Cette tricherie est nommée "filtergate" par le CNCT. A l'instar des fabricants de véhicules, Volkswagen en tête, qui falsifiaient les tests de pollution des moteurs diesel en leur faisant adopter un régime spécialement étudié pour générer moins de rejets toxiques, la manœuvre viserait à tromper les laboratoires de tests.

De minuscules trous dans les filtres pour biaiser les tests

"Le 'filtergate' représente la manipulation des filtres par les fabricants de tabac via la perforation de ces filtres et l’existence de minuscules trous destinés à falsifier les tests des caractéristiques des cigarettes", avance le CNCT.

Cela permettrait aux cigarettiers "de tromper les laboratoires agréés". Si en effet, de l'air frais passe par ces "micro-orifices", la concentration en goudron, en nicotine et en monoxyde de carbone, ne sera plus la même dans l'air inhalé. Il en résulte une sous-estimation très importante des taux réels de goudron et de nicotine par rapport aux normes sanitaires.

En plaçant une lumière à l'intérieur du papier du filtre, on peut distinguer les minuscules trous d'aération litigieux.
En plaçant une lumière à l'intérieur du papier du filtre, on peut distinguer les minuscules trous d'aération litigieux. © BFMTV

Il faut prendre en compte une différence entre l'inhalation de la fumée par une personne et son aspiration par les dispositifs de test. 

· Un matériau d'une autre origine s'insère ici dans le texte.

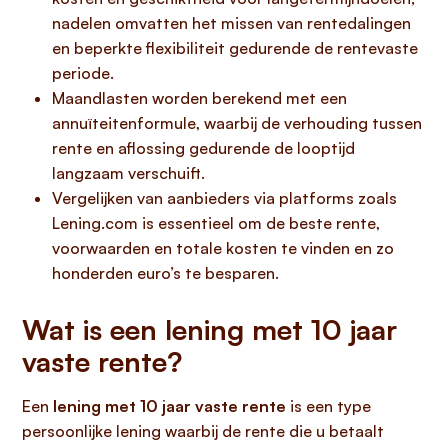
nadelen omvatten het missen van rentedalingen
en beperkte flexibiliteit gedurende de rentevaste
periode.
Maandlasten worden berekend met een
annuïteitenformule, waarbij de verhouding tussen
rente en aflossing gedurende de looptijd
langzaam verschuift.
Vergelijken van aanbieders via platforms zoals
Lening.com is essentieel om de beste rente,
voorwaarden en totale kosten te vinden en zo
honderden euro’s te besparen.
Wat is een lening met 10 jaar
vaste rente?
Een
lening met 10 jaar vaste rente
is een type
persoonlijke lening waarbij de rente die u betaalt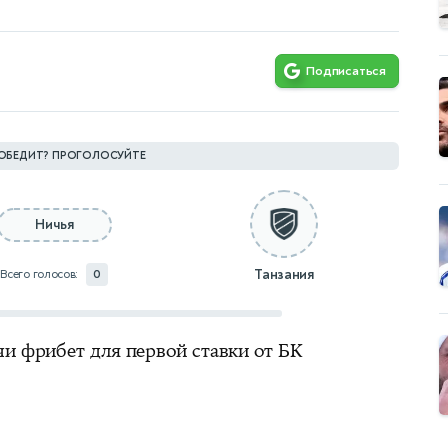
Подписаться
ОБЕДИТ? ПРОГОЛОСУЙТЕ
Ничья
Танзания
Всего голосов:
0
чи фрибет для первой ставки от БК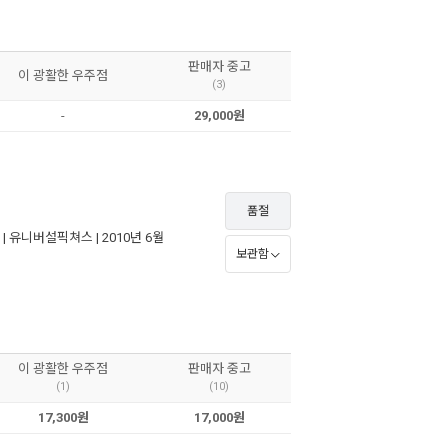
판매자 중고
이 광활한 우주점
(3)
-
29,000원
품절
 |
유니버설픽쳐스
| 2010년 6월
보관함
이 광활한 우주점
판매자 중고
(1)
(10)
17,300원
17,000원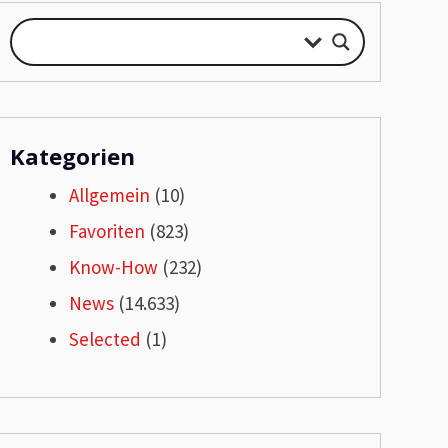
Kategorien
Allgemein
(10)
Favoriten
(823)
Know-How
(232)
News
(14.633)
Selected
(1)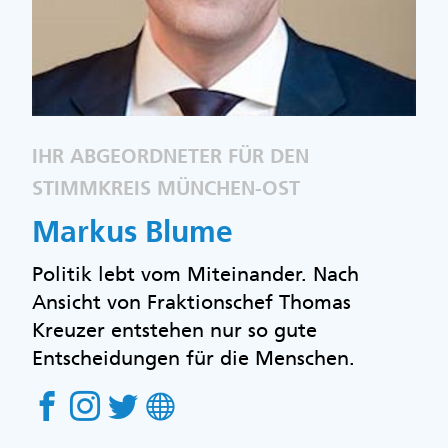
IHR ABGEORDNETER FÜR DEN
STIMMKREIS MÜNCHEN-OST
Markus Blume
Politik lebt vom Miteinander. Nach
Ansicht von Fraktionschef Thomas
Kreuzer entstehen nur so gute
Entscheidungen für die Menschen.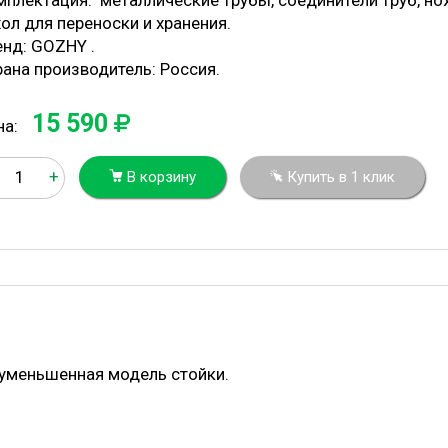
мплектация: металлические трубы, соединители труб, нож
ол для переноски и хранения.
енд: GOZHY .
рана производитель: Россия.
15 590
на:
+
В корзину
Купить в 1 клик
 уменьшенная модель стойки.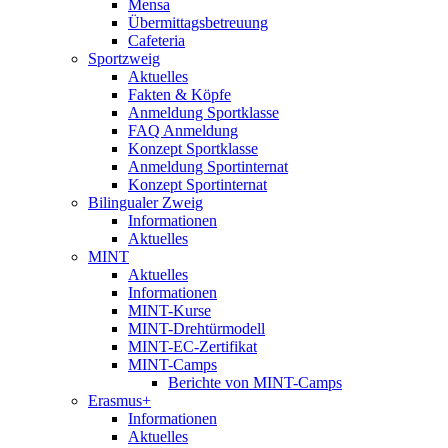
Mensa
Übermittagsbetreuung
Cafeteria
Sportzweig
Aktuelles
Fakten & Köpfe
Anmeldung Sportklasse
FAQ Anmeldung
Konzept Sportklasse
Anmeldung Sportinternat
Konzept Sportinternat
Bilingualer Zweig
Informationen
Aktuelles
MINT
Aktuelles
Informationen
MINT-Kurse
MINT-Drehtürmodell
MINT-EC-Zertifikat
MINT-Camps
Berichte von MINT-Camps
Erasmus+
Informationen
Aktuelles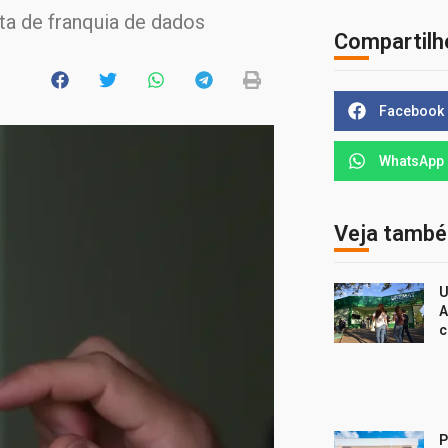
ta de franquia de dados
Compartilh
Facebook
WhatsApp
Veja tamb
U
A
c
P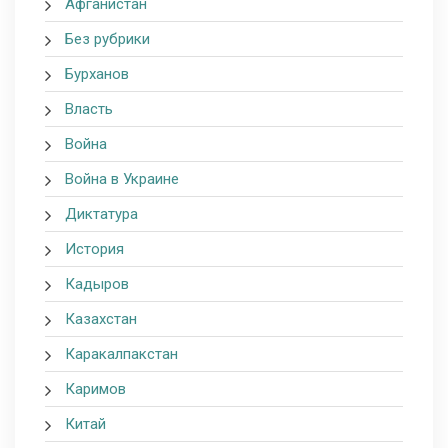
Афганистан
Без рубрики
Бурханов
Власть
Война
Война в Украине
Диктатура
История
Кадыров
Казахстан
Каракалпакстан
Каримов
Китай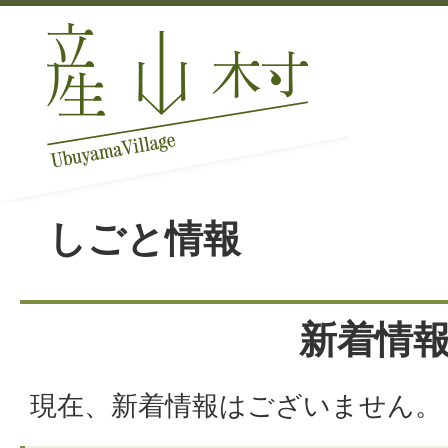
しごと情報
新着情
現在、新着情報はございません。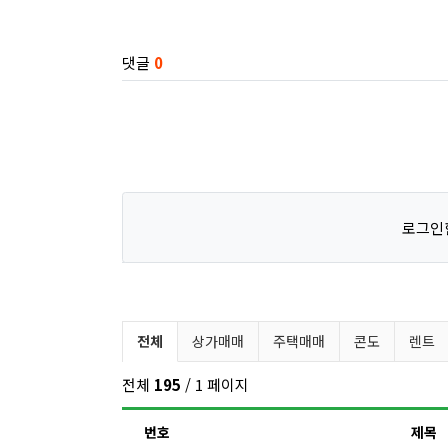
관련자료
댓글
0
로그인
부동산/렌트 분류 목록
전체
상가매매
주택매매
콘도
렌트
전체
195
/ 1 페이지
번호
제목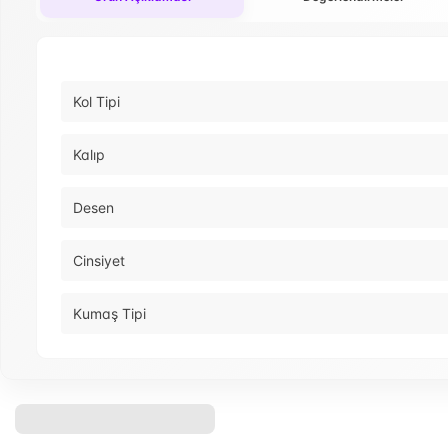
Kol Tipi
Kalıp
Desen
Cinsiyet
Kumaş Tipi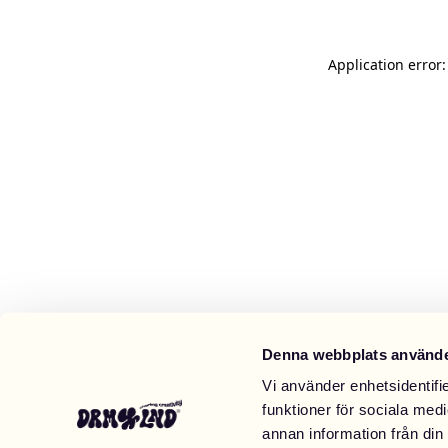
Application error
Denna webbplats använde
Vi använder enhetsidentifie
funktioner för sociala medi
annan information från din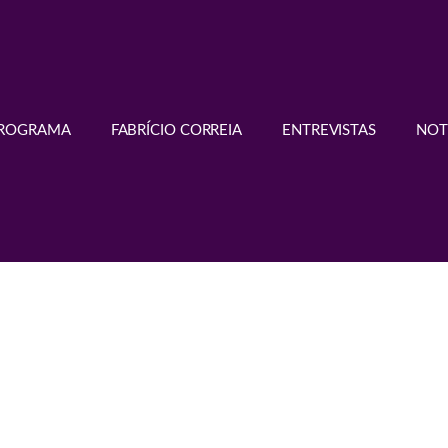
PROGRAMA
FABRÍCIO CORREIA
ENTREVISTAS
NOT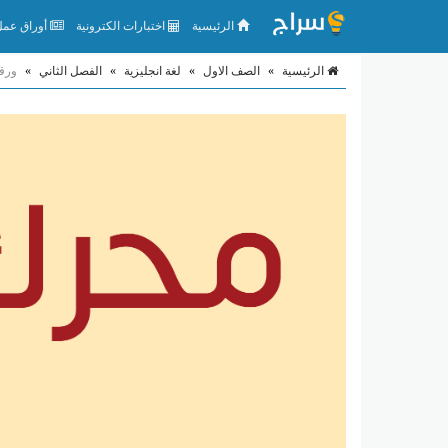
الرئيسية
اختبارات الكترونية
أوراق عمل 
الرئيسية
»
الصف الاول
»
لغة انجليزية
»
الفصل الثاني
»
ورقة عمل مراجع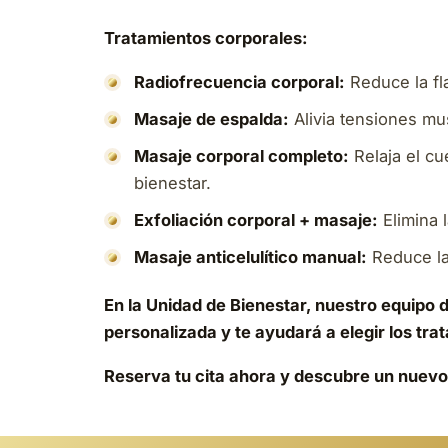
Tratamientos corporales:
Radiofrecuencia corporal:
Reduce la flac
Masaje de espalda:
Alivia tensiones mus
Masaje corporal completo:
Relaja el cu
bienestar.
Exfoliación corporal + masaje:
Elimina l
Masaje anticelulítico manual:
Reduce la 
En la Unidad de Bienestar, nuestro equipo 
personalizada y te ayudará a elegir los tr
Reserva tu cita ahora y descubre un nuevo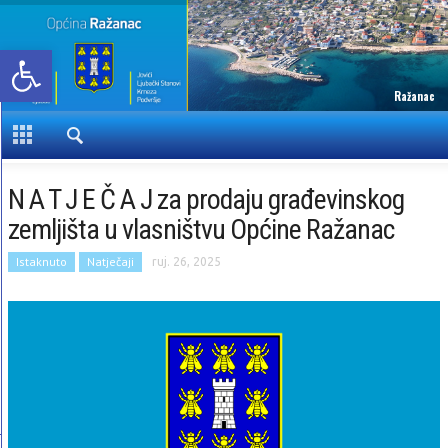
Open toolbar
Ražanac
N A T J E Č A J za prodaju građevinskog
zemljišta u vlasništvu Općine Ražanac
Istaknuto
Natječaji
ruj. 26, 2025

"Lorsqu'une cigarette est mise sur le marché, elle ne doit pas permettre d'inhaler plus d'une certaine quantité qui est réglementée de goudron et de nicotine. Afin de vérifier que les cigarettes sont 'conformes', on les passe sur des machines à fumer. Il s"agit en gros d'une plaque de métal, on aspire de l'air à travers la cigarette et vu que le métal est très dur, ça n'obture pas les petits trous de filtrage. En revanche quand un être humain, avec sa bouche, fume la même cigarette, il ferme les petits trous de filtrage. Il n'y a plus de ponction d'air à l'extérieur et donc le shoot de nicotine et le shoot de goudfon qu'il absorbe est beaucoup plus important", résume Me Alexandre Kopp à BFMTV. 

"Il n'y a pas de cigarettes légères"

Le Monde relève toutefois un argument allant à l'encontre de la plainte du CNCT: les taux de goudron et de nicotine ne sont plus mentionnés sur les paquets de cigarettes. Certes, répond en substance l'avocat du CNCT, mais jusqu'en mai 2016 - date à laquelle ces mentions ont été retirées - "les fumeurs ont été trompés sur la quantité réelle de goudron et de nicotine à laquelle ils étaient réellement exposés". Mais en tout état de cause, cela ne retire rien à l'approximation des résultats obtenus en laboratoire.

"Si, précise encore Me Kopp, la nocivité (de la cigarette) ne dépend pas directement du degré de nicotine et de goudron. En revanche l'addiction dépend du niveau de nicotine. Si vous avez le sentiment qu'il existe des cigarettes légères, c'est une erreur. Il n'y a pas de cigarettes légères"

Sollicités par BFMTV.com, les principaux fabricants de tabac français n'ont pas donné suite.